Perbuatan terdakwa mengakibatkan kerusakan lingkungan dan Terdakwa sebagai gubernur
seharusnya memberikan contoh kepada masyarakatnya dengan tidak bersikap koruptif
 Meringankan
Terdakwa sopan saat menjalani persidangan

Vonis
Pada 28 Maret 2018, Gubernur nonaktif Sulawesi Tenggara, Nur Alam divonis 12 tahun
penjara untuk kasus korupsi terkait pemberian Izin Usaha Pertambangan (IUP) dalam
persidangan di Pengadilan Tindak Pidana Korupsi, Selain itu, majelis hakim juga
menjatuhkan pidana tambahan kepada terdakwa Nur Alam untuk membayar uang pengganti
sebesar Rp2,7 miliar dan mencabut hak politiknya selama lima tahun.

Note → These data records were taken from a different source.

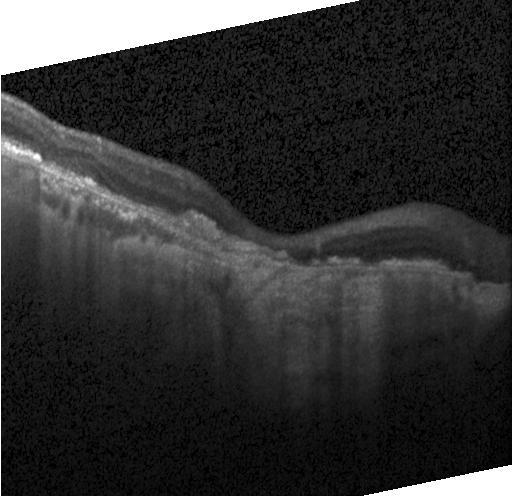
Retinal OCT B-scan · Heidelberg Spectralis OCT system · fovea-centered · spectral-domain optical coherence tomography
Assessment: a choroidal neovascular membrane.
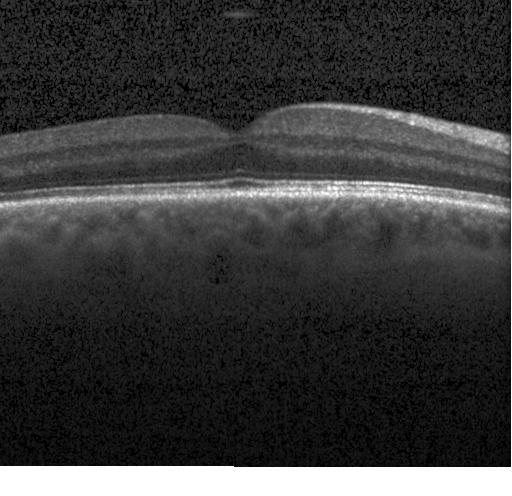

Centered on the fovea. Optical coherence tomography scan — The scan shows neither choroidal neovascularization, diabetic macular edema, nor drusen.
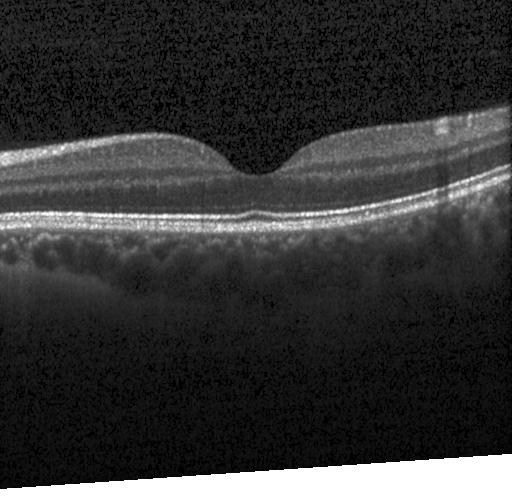

Optical coherence tomography B-scan. Impression: no choroidal neovascularization, diabetic macular edema, or drusen.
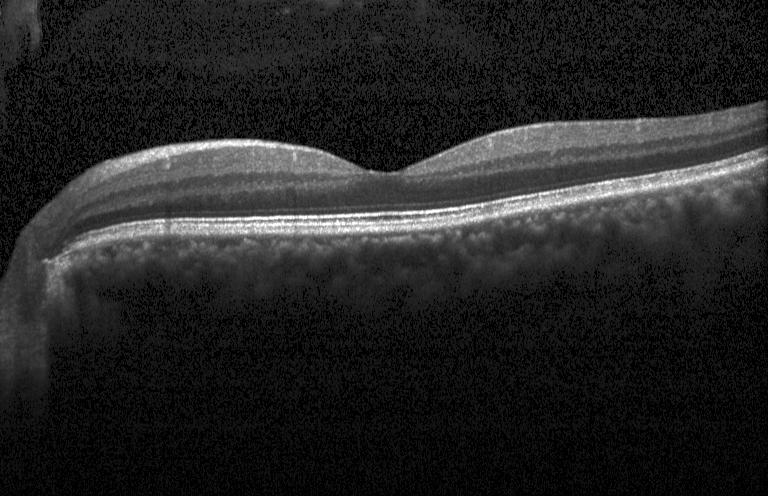 This B-scan demonstrates no choroidal neovascularization, no diabetic macular edema, and no drusen.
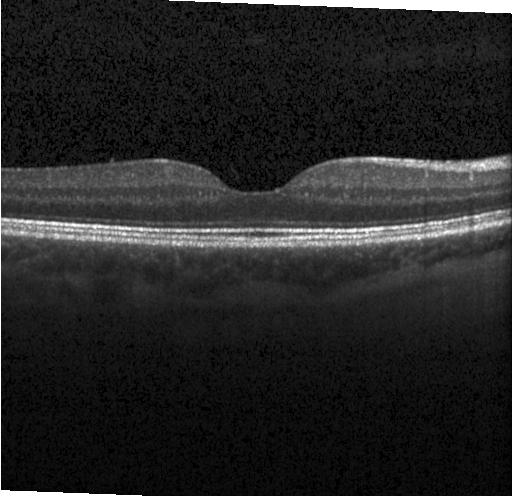

Retinal OCT cross-section, spectral-domain OCT, Heidelberg Spectralis OCT system
The scan shows neither choroidal neovascularization, diabetic macular edema, nor drusen.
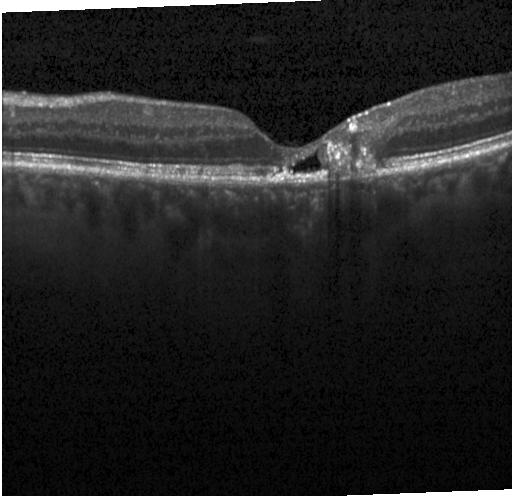

Spectral-domain OCT, OCT B-scan
Macular OCT: a choroidal neovascular membrane.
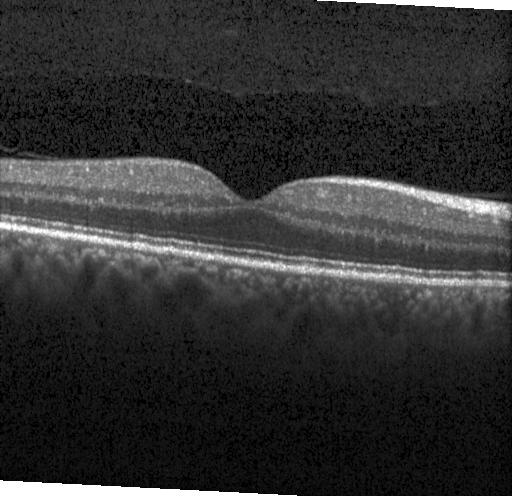

Spectral-domain OCT. Macular scan. Heidelberg Spectralis OCT system. OCT line scan — Impression: no choroidal neovascularization, diabetic macular edema, or drusen.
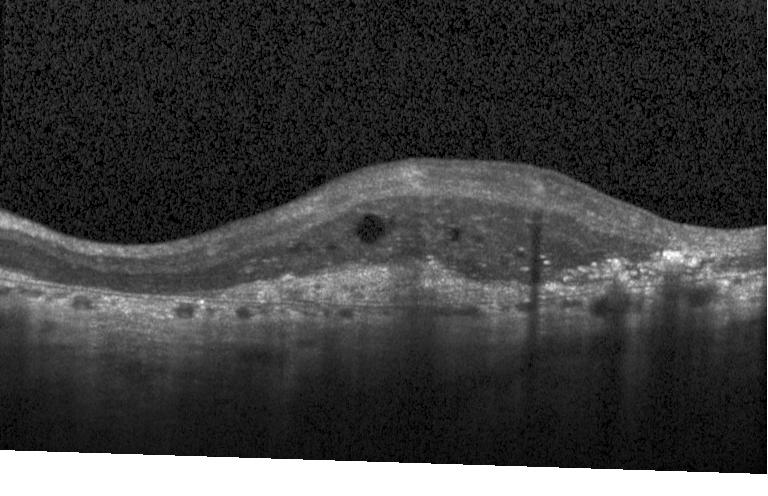
Impression: CNV.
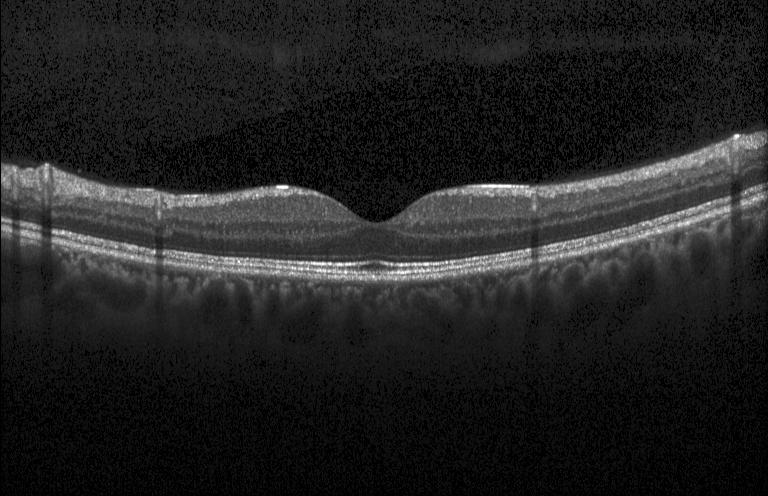
The scan shows no choroidal neovascularization, diabetic macular edema, or drusen.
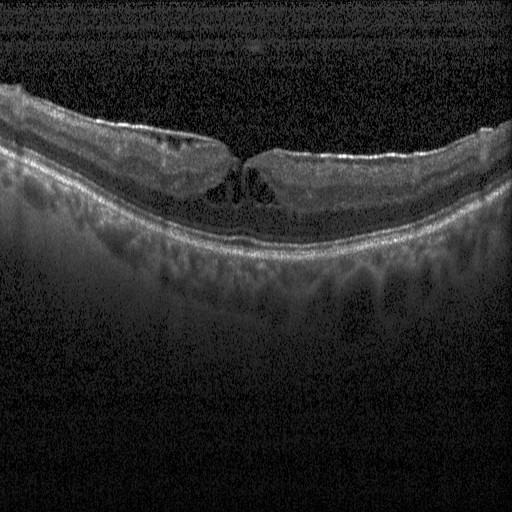 Spectral-domain optical coherence tomography, OCT line scan — Finding: diabetic macular edema.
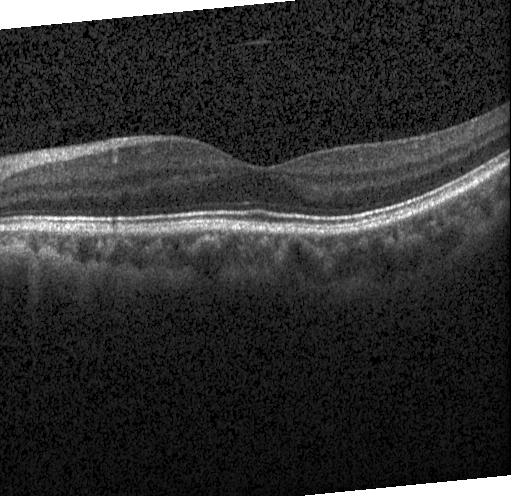
Through the macula, OCT B-scan, acquired on a Heidelberg Spectralis, SD-OCT.
This B-scan demonstrates no evidence of choroidal neovascularization, diabetic macular edema, or drusen.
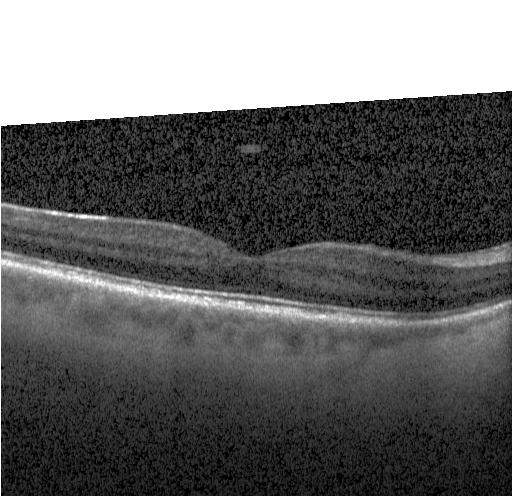 Neither choroidal neovascularization, diabetic macular edema, nor drusen.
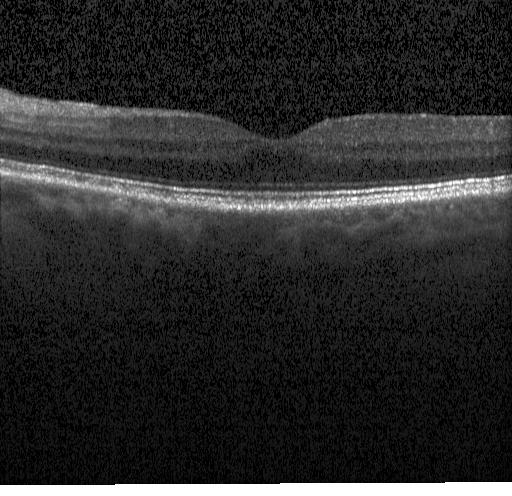 OCT finding: no CNV, DME, or drusen.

Pihak Nur Alam mengajukan Banding terhadap putusan pengadilan di tingkat pertama.
Pada 20 Juli 2018 putusan sidang banding Pengadilan Tinggi DKI Jakarta memperberat
hukumannya menjadi 15 tahun penjara dan pidana denda sebesar Rp 1 miliar subsidier 6
bulan penjara, Putusan ini juga menjatuhkan pidana tambahan terhadap Nur Alam berupa
membayar uang pengganti sebesar Rp 2.781.000.000 yang harus dibayarnya satu bulan
setelah putusan Pengadilan berkekuatan hukum tetap. Selain itu, Pengadilan Tinggi DKI
Jakarta juga menjatuhkan pidana tambahan berupa pencabutan hak politik Nur Alam selama
lima tahun setelah menjalani pidana pokok. Nur Alam menyatakan akan mengajukan kasasi
atas vonis majelis Pengadilan Tinggi DKI Jakarta

Kesimpulan
Gubernur Sulawesi Tenggara non aktif, Nur Alam terbukti bersalah merugikan negara
dengan menyalah gunakan wewenangnya untuk memperkaya dirinya sendiri, orang lain dan
korporasi. Hingga saat ini, kasus ini terus berlanjut mengingat pihak Nur Alam kembali
mengajukan kasasi atas putusan majelis pengadilan Tinggi DKI Jakarta.